It has been 44 months since a federal corruption probe of state Senate President Pro Tem Don Perata became public knowledge, and 43 months since federal agents searched his and his son's Oakland homes.
Witnesses have testified before a federal grand jury. Thousands of pages of documents have been gathered under dozens of subpoenas issued to public agencies and private companies.
Perata's legal defense fund has spent about $2 million, much of that either transferred from one of his campaign accounts or given by the state Democratic party. Almost four years on, some wonder whether it's time for the federal government to fish or cut bait.
"You would think that if they had something, they'd have done something with it years ago, not two months before his term in office ends," said longtime Democratic Assembly aide Bill Cavala.
"I don't believe the investigation produced any facts or evidence that would lead to an indictment," he said.
"It does seem like a long time," said former FBI Supervisory Special Agent Rick Smith, now president of a private investigation firm in San Francisco. "They don't want to drop it obviously because they think there's some substance there, and they don't want to indict him without sufficient evidence, so it goes on."
Smith also noted that U.S. Attorney Joseph Russoniello could make a decision. Russoniello, 66, who held the post from 1982 to 1990, probably doesn't see the case as a career springboard,
A recent San Francisco Chronicle story called attention to the relationship between Perata and Dawson Mathis, a former congressman from Georgia. Perata in 2000 urged the Port of Oakland, the Alameda County Transportation Authority and the city of Alameda to pay Mathis $135,000 to lobby for a road that Perata's friend and major donor, developer Ron Cowan, wanted built to connect his Harbor Bay Isle development to the Oakland Airport. Investigators reportedly want to know whether any of that money went to Perata.
John Burton, who preceded Perata as state Senate president pro tem and who reportedly recommended Mathis for the lobbying job to Perata, harshly criticized the story.
"They feel like it's a big story and they haven't been writing about it" and now need to play catch-up, Burton said. Cowan, who testified long ago before the grand jury, last week said he had no he hadn't heard anything about the investigation in a long time.
"In my opinion, I know Don well and I just don't see any grounds of any kind whatsoever for all this stuff."
Mathis would not take a call seeking comment last week.
Investigators have been looking into financial ties between Perata and his son, Nick Perata, and Nick Perata's company, Exit Strategies; his daughter, Rebecca Perata-Rosati, and her businesses, Vox Populi and BPR Communications; his friend, Tim Staples, and Staples' businesses, Ascendent Solutions, Staples Associates and Socratic Solutions; Oakland lobbyist Lily Hu; former Perata aide Sandi Polka and her business, Polka consultants; and others.
The probe hasn't kept Perata from steering work to his family and friends.

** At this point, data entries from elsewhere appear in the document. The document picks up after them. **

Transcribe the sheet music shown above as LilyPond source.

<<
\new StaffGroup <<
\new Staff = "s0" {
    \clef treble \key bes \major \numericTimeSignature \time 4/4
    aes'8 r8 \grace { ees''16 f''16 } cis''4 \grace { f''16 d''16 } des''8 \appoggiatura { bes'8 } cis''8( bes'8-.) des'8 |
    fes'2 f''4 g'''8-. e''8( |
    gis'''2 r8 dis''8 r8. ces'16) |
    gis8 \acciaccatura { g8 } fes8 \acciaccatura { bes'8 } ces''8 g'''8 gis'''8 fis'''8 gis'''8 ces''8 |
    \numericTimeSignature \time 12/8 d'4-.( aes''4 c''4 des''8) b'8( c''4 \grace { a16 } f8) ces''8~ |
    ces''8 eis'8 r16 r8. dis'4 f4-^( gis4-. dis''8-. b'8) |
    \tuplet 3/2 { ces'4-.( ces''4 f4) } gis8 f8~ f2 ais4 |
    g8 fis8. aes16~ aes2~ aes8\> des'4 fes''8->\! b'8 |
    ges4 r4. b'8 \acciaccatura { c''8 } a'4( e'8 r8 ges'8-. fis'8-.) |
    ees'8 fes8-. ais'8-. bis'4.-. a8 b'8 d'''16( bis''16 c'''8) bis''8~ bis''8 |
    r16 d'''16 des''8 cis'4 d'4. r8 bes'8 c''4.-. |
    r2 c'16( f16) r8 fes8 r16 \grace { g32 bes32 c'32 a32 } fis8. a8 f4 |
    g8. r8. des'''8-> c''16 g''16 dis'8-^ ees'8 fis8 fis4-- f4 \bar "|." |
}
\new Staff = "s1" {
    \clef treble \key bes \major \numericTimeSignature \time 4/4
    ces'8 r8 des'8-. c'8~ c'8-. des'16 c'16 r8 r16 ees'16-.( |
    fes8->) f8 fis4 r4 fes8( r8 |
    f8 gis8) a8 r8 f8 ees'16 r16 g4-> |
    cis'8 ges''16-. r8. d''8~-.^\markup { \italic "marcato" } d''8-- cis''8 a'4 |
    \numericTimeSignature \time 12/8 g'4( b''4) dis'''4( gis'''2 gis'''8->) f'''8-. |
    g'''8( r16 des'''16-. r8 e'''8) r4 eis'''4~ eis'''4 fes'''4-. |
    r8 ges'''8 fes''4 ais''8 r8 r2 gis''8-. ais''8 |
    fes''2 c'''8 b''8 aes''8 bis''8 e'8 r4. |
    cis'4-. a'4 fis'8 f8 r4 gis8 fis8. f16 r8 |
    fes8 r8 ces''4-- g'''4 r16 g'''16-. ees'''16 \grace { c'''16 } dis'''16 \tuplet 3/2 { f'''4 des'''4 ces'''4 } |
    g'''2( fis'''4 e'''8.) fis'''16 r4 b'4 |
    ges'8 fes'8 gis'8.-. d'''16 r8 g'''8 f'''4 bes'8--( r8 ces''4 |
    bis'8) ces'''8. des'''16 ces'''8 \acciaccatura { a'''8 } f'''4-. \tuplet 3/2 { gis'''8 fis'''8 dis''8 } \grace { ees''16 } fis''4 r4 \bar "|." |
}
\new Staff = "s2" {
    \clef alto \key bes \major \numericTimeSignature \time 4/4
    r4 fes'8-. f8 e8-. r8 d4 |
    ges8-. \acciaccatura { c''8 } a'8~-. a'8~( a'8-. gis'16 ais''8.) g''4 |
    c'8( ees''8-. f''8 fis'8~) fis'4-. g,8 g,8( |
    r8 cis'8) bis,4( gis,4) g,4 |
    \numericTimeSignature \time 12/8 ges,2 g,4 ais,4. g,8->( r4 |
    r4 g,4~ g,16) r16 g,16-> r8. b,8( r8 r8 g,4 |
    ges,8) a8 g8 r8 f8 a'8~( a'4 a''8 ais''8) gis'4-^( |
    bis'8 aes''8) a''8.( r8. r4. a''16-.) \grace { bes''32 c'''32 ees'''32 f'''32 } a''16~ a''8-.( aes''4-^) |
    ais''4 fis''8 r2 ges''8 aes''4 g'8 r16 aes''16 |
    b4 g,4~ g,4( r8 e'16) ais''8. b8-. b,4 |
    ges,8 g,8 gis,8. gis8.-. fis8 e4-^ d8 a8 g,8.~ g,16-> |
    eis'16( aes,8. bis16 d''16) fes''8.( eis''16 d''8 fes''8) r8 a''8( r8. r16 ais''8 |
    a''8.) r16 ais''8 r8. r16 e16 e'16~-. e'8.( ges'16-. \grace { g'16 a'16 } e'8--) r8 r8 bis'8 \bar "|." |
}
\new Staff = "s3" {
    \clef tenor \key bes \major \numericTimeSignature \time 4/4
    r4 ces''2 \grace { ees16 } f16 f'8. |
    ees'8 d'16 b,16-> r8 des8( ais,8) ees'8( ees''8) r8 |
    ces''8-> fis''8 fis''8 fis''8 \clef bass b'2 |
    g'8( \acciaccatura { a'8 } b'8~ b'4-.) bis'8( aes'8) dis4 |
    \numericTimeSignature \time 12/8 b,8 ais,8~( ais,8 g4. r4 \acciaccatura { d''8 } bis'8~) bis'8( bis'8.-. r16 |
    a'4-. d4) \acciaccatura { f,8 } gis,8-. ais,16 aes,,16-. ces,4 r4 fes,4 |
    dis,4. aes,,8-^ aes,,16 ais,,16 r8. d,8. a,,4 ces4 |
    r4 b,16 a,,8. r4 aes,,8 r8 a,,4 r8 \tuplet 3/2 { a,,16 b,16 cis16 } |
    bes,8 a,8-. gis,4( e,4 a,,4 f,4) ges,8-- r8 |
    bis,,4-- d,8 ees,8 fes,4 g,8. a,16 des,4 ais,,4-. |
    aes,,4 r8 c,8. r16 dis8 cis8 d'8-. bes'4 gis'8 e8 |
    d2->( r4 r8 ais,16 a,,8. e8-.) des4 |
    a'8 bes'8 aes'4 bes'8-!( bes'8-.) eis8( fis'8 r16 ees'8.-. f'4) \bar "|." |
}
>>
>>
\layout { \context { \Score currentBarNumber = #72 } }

In February, the campaign for Proposition 93 — the term-limit-reform measure backed by Perata and then-Assembly Speaker Fabian Nunez, D-Los Angeles — paid $10,000 to the campaign consulting firm Liquid Logistics, a business name registered to Nick Perata.
The same campaign paid Polka more than $116,000 from August 2007 through March. In April and May, the Perata-initiated campaign to recall state Sen. Jeff Denham, R-Merced, paid Polka about $78,000.
Perata is a former Alameda public school teacher and was an Alameda County supervisor and an assemblyman before winning a Senate seat in 1998.